The third principle is the logical link between biology and culture: Since storytelling is hard-wired into our brains, and because we’ve been able to do it since before early societies invented the written word, storytelling is quite literally the only communications approach that is self-contained from the start. No batteries and no assembly required.

This truth casts a different light on emerging fads and disciplines such as Transmedia Storytelling. I don’t think all transmedia storytellers hold to the belief that there was no effective storytelling before this emerging discipline arrived. But sadly, I see far too many practitioners who seem to believe that’s the case.

I’m not picking on transmedia storytelling (or any other flavor of storytelling). My point is this: Good storytelling works because it’s good storytelling, not because it’s hooked to social media, or video or stage production or a dark theater and Dolby Surround Sound and the latest fad, D-Box MFX Cinema Systems.

All of these things are great – but they don’t replace the science and the art of storytelling itself, they merely enhance it by adding elements, uniting elements or amplifying the reach of some elements of storytelling.

So at the heart of it then, has to be a great story, and great storytelling. But not just any story – it has to be a specific kind of story.

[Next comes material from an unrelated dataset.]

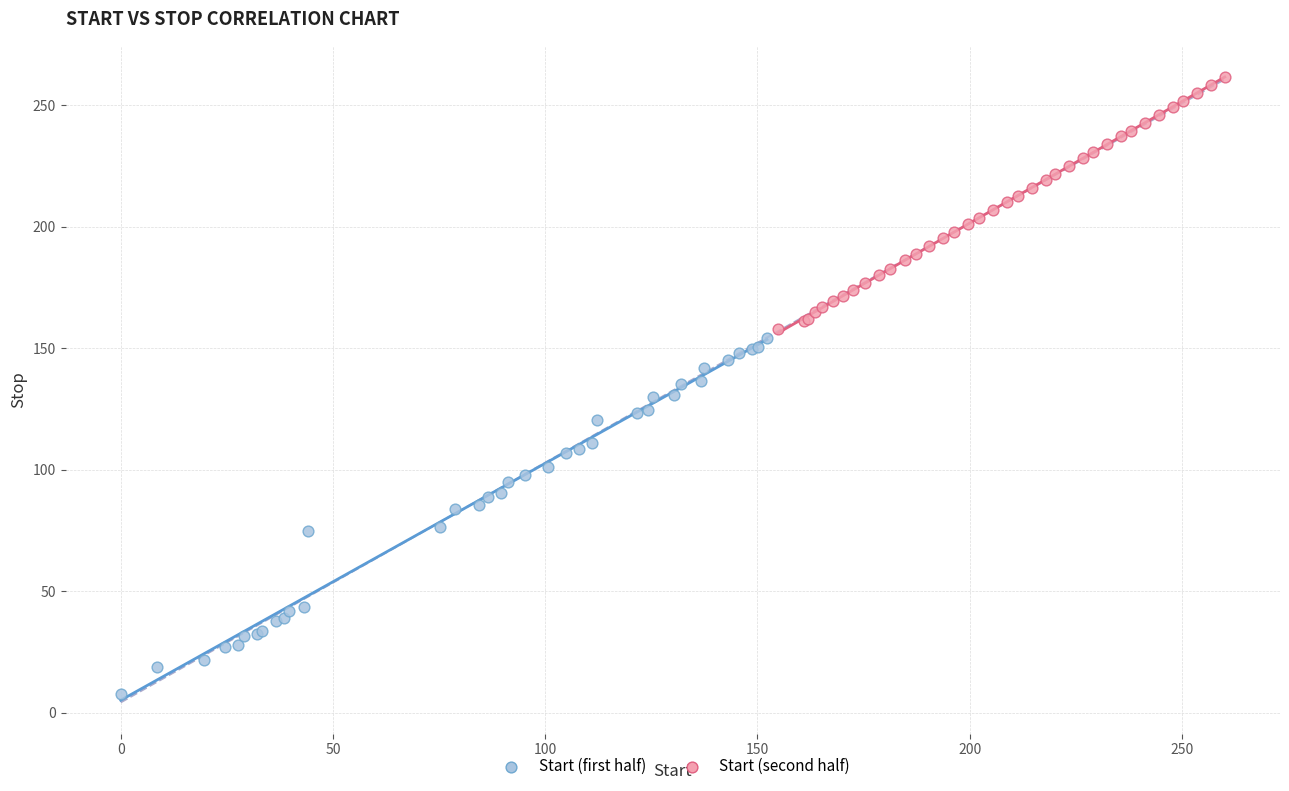

Which series contains the highest Y value?

Start (second half)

There are plenty of storytelling charlatans out there who see storytelling in general as just the latest fad, or worse as just another parlor trick to get people to do what they ordinarily wouldn’t want to do.

Let’s be clear: There are absolutely times when you need to share a story that mobilizes people say, to defend their home against an overwhelming attack, or jump from the equivalent of a burning ship. I’m not talking about that kind of story. I’m talking about the kind that seems to drive too much of the world’s modern-day consumerism, the slicked-up version of the old medicine show quackery of rural America in the late 1800s that’s focused on selling things to people that they don’t need or want. You know, the stuff that drives the majority of traditional marketing and especially consumer-focused advertising.

So the great stories, the best stories combine certain elements that set them apart from quackery. They are the stories that we remember without prompting. They’re they stories we tell over and over throughout human history. They’re the stories that stir passion, drive innovation and yes, win battles.